Another related problem with activist appropriation is that it takes the attention away from voices within the affected communities. When a celebrity offers their two cents about a particular issue, media will inevitably highlight the celebrity, and not, for example, Native Americans standing at Standing Rock or African-Americans directly affected by police brutality. Celebrities have access to resources (like money and connections) that the rest of us don’t. Please, use that power to uplift marginalized voices—consider passing the mic.
If you’re concerned that you might be an activist appropriator (and if you call yourself an activist, have amazing swag, and plenty of free time, this is likely you), here are some tips I have learned for keeping it real:
- Know the difference between “helping” and “being in service.” Being in service means that you are sensitive to the fact that you don’t know the needs of others and are willing to ask. “Helping” is when you impose your ideals of what others need and proceed without permission or request.

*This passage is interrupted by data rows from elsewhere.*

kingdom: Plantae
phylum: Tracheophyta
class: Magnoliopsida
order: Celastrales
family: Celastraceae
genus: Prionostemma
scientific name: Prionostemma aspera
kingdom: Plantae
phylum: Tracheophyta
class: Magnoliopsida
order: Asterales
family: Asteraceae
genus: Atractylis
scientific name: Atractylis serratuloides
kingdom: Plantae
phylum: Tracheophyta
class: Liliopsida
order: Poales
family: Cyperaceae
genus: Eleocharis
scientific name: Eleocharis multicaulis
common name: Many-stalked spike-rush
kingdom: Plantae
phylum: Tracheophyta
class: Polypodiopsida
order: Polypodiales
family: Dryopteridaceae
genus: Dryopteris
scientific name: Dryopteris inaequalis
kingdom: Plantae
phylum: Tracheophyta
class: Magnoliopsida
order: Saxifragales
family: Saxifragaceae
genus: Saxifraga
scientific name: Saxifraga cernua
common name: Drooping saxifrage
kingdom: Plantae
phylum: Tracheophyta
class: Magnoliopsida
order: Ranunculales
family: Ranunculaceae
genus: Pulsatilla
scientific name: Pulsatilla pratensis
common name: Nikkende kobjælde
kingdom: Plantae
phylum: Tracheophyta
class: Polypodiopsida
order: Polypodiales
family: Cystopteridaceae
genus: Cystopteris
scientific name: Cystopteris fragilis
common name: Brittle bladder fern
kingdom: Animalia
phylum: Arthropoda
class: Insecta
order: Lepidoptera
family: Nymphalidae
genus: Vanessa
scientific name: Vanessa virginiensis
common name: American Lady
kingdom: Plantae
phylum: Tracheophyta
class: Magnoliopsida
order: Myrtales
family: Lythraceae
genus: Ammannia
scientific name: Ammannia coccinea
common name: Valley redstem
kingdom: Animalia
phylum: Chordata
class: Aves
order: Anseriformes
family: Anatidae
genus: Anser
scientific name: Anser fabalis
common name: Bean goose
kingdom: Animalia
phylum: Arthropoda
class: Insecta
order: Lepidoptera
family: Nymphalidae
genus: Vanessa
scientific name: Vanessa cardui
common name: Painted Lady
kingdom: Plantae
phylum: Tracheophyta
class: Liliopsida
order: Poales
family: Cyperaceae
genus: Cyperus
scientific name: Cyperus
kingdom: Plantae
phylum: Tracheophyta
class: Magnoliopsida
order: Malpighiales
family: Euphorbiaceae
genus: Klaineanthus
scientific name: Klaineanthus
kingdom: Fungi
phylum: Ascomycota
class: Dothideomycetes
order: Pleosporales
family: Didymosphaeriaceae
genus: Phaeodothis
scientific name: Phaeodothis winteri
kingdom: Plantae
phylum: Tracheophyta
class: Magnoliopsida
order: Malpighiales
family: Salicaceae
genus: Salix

- Know the people you want to be in service to and their history. Understand where they came from, where you come from, and how this impacts your current positions (i.e. understand positionality).
- Be skeptical, and do your research. In many ways, the idea of “social justice” is in vogue, leading to individuals capitalizing on the term without offering any real substance. Does your new yoga teacher training certificate claim to have a concentration in social justice? Ask what the course offers specifically, who is leading the training, and what their qualifications are. Does your sound healing practitioner have a certificate from Four Winds in Shamanism?, Did they recently change their name from Becky to Sita? Are you unable to shake the feeling they’re a trustafarian? If it seems suspicious, it likely is.
- Seek out the communities and individuals directly affected. Don’t listen to third parties explain someone else’s struggle—instead, uplift their voices so that they are able to claim their history and tell it as they know it.
- Understand that history is written by the victors.
Ms. Woodley, you’re new to this, so you may experience an adjustment period. At first, I too was uncomfortable and couldn’t articulate or identify the discomfort. In the spirit of solidarity, I know many of us want to be supportive. There’s no harm in taking precautions in our “being in service to” approach, however, harm is caused when we don’t have awareness of what appropriation looks like. Instead of “standing up” and speaking out, consider passing the mic to those who have historically not had a voice. Your job, as an activist and ally, is to take the conversation back to your people, whoever they are, and have it there. Continuously.
“the choice to bear witness to our specific, contradictory historical identities in relationship to one another; accounting of debts and assets we’ve inherited, and acknowledging the precise nature of that inheritance is an act of spiritual and political integrity.”
A fan of your Divergent Trilogy
Shanalee is a 2018 MPP Candidate at the Lorry I. Lokey School of Business and Public Policy. Shanalee is passionate about raising the voices of others, including bringing nationally recognized tribal leaders and activists Brooklyn Baptiste of Idaho’s Nez Perce Tribe and EJ Crandell of California’s Robinson Rancheria Council to Mills College to speak on tribal policy.